A NAVAJO SANDPAINTING RUG
PROPERTY OF JILL AND ELIN ELISOFON
A NAVAJO SANDPAINTING RUG

Details
A NAVAJO SANDPAINTING RUG
finely and tightly woven of native handspun wool in natural and analine shades of ivory, brown, pale yellow, green, red, and tan, with a depiction of Mother Earth and Father Sky from the Shootingway Chant
Dimensions: 60½ x 55 in. (1.54 x 1.39 m.)
Further details
This lot is accompanied by a Life magazine, issued August 3, 1942, in which Roslind Russell is posed before this sandpainting weaving for an article entitled, "The Girls of Hollywood." The photograph was taken by Eliot Elisofon, also featured in the magazine.

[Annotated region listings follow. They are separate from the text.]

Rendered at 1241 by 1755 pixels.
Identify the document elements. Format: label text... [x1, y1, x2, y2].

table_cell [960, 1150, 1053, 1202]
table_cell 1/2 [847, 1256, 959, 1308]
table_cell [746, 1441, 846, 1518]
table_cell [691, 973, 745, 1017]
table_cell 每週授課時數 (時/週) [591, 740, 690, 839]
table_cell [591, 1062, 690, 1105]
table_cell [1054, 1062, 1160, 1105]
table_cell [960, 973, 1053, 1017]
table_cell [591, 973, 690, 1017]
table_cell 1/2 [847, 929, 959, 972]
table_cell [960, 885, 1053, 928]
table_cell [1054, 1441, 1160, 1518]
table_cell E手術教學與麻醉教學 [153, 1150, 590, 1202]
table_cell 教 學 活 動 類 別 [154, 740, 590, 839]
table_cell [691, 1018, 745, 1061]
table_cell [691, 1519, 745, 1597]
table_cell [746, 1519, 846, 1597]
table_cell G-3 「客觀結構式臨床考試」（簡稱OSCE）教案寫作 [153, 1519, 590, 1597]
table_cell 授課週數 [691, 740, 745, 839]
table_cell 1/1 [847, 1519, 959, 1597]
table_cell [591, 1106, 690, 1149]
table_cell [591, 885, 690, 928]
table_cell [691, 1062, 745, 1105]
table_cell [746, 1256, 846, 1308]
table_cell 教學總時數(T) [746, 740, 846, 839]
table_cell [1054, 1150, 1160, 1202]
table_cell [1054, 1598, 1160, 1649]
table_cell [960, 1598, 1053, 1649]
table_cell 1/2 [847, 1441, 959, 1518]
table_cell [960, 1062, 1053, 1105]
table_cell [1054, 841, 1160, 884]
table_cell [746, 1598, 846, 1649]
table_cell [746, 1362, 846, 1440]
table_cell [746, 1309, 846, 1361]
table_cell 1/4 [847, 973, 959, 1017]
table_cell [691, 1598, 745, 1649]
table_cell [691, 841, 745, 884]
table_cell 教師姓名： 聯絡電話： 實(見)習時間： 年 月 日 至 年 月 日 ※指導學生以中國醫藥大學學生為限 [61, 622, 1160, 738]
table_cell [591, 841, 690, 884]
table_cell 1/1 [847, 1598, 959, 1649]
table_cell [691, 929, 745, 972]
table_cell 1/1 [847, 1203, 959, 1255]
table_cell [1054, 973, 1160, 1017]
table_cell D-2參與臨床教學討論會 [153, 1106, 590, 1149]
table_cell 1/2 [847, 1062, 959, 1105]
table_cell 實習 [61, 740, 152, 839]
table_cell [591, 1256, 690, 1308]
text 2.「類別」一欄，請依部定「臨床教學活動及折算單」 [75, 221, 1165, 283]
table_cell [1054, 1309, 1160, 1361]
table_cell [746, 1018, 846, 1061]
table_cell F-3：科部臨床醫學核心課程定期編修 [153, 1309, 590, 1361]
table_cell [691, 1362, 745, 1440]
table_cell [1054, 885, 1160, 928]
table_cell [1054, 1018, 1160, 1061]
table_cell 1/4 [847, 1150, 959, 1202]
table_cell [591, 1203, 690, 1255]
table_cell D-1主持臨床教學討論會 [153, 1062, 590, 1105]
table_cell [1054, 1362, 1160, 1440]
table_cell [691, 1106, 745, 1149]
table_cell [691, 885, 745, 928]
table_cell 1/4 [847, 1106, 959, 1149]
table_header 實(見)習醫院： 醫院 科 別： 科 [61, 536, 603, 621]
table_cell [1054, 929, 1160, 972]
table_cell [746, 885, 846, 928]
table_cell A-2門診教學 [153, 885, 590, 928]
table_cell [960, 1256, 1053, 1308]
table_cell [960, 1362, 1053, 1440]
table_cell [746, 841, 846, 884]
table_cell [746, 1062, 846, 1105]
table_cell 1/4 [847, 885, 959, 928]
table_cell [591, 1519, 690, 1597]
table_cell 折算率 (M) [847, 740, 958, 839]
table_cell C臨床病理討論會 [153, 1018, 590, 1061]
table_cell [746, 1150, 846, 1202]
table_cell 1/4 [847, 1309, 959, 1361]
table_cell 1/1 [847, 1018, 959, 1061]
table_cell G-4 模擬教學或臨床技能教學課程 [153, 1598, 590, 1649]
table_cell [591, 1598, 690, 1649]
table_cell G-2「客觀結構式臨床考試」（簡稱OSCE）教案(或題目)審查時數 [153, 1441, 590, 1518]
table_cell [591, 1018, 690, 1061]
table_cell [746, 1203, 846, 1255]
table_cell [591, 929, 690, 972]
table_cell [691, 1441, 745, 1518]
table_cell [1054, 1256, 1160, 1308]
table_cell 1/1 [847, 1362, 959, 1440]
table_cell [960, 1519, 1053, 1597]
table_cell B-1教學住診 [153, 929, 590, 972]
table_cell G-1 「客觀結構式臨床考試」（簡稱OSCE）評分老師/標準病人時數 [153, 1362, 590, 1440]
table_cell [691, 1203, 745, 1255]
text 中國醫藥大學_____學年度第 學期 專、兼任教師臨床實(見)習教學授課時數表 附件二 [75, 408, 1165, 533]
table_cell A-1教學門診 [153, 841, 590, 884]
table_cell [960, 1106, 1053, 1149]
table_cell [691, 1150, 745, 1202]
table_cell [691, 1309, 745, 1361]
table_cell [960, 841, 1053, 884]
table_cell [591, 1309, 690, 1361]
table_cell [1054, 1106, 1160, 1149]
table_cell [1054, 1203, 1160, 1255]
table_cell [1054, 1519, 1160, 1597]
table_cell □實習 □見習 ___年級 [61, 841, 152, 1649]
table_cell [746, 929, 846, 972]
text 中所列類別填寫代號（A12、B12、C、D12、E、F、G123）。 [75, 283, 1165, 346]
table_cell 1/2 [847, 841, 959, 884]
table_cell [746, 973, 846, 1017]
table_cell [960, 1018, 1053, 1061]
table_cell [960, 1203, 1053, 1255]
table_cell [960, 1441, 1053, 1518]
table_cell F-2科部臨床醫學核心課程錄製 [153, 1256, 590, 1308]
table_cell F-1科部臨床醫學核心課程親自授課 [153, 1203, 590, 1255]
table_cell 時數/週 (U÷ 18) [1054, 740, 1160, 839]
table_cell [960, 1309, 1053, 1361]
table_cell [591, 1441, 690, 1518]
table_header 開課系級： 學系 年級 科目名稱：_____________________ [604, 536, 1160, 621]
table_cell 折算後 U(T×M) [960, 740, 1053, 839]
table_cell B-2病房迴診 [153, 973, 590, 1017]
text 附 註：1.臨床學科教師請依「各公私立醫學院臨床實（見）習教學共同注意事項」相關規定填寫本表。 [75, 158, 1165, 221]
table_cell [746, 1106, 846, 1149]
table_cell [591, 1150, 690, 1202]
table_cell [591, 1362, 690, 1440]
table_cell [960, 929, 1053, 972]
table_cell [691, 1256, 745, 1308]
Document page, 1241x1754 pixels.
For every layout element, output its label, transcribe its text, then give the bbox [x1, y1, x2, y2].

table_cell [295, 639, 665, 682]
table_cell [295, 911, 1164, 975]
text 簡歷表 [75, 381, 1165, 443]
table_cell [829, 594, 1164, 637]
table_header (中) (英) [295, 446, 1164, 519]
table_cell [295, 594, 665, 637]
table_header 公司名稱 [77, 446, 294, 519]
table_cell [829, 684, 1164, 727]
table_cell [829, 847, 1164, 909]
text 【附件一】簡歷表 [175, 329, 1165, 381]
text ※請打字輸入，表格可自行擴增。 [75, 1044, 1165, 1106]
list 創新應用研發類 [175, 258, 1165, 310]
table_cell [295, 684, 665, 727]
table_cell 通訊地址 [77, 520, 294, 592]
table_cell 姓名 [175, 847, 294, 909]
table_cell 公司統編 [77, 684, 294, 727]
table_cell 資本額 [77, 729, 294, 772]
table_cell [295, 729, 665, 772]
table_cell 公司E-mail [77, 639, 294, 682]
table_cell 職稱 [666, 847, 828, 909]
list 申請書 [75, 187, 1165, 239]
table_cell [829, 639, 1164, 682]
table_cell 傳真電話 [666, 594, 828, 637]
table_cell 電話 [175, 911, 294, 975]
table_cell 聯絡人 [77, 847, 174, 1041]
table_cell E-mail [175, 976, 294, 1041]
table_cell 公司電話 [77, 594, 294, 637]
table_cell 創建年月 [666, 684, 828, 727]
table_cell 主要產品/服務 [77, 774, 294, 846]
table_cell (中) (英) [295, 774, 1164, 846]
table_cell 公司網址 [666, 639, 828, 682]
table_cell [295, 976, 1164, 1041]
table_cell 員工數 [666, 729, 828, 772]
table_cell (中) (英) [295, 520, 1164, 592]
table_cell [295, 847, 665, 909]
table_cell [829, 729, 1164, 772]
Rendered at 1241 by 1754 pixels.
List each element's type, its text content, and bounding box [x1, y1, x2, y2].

Describing a similar textile, Katherine Spencer Halpern writes: "The textile depicts two similar figures, diamond-shaped with short extended hands and feet and rounded heads with horns. In the grey (or sometimes blue) body of Mother Earth are the four sacred plants -- corn, beans, squash and tobacco. The black circle out of which the plants are growing represents the lake which filled the Emergence Place after the people came up with these plants from the underworlds. In the black body of Father Sky are four constellations and the Milky Way (shown by crossed lines across his chest). Both figures have on green and red jacklas ... [Leland C.] Wyman describes a similar picture: The Blue Earth at the south, wearing 'the turquoise dress of summer sky outlined with yellow pollen indicating fertility, sits on black mist held together by a rainbow.' The black night Sky at the north also has pollen hands and feet; it is outlined with white morning light, and sits on a cloud of blue mist bound with a rainbow. Both figures wear the pointed red Shootingway headdress with attached eagle and turkey-tail feathers and a mask (or face paint) of Sun's House stripes -- yellow on chin, blue, black and white on forehead. Horns marked with lightnings are attached to the side of their heads ... and a line of pollen (or white corn meal) connects their mouths ...," (Halpern in Wheelwright, 1982:n.p.).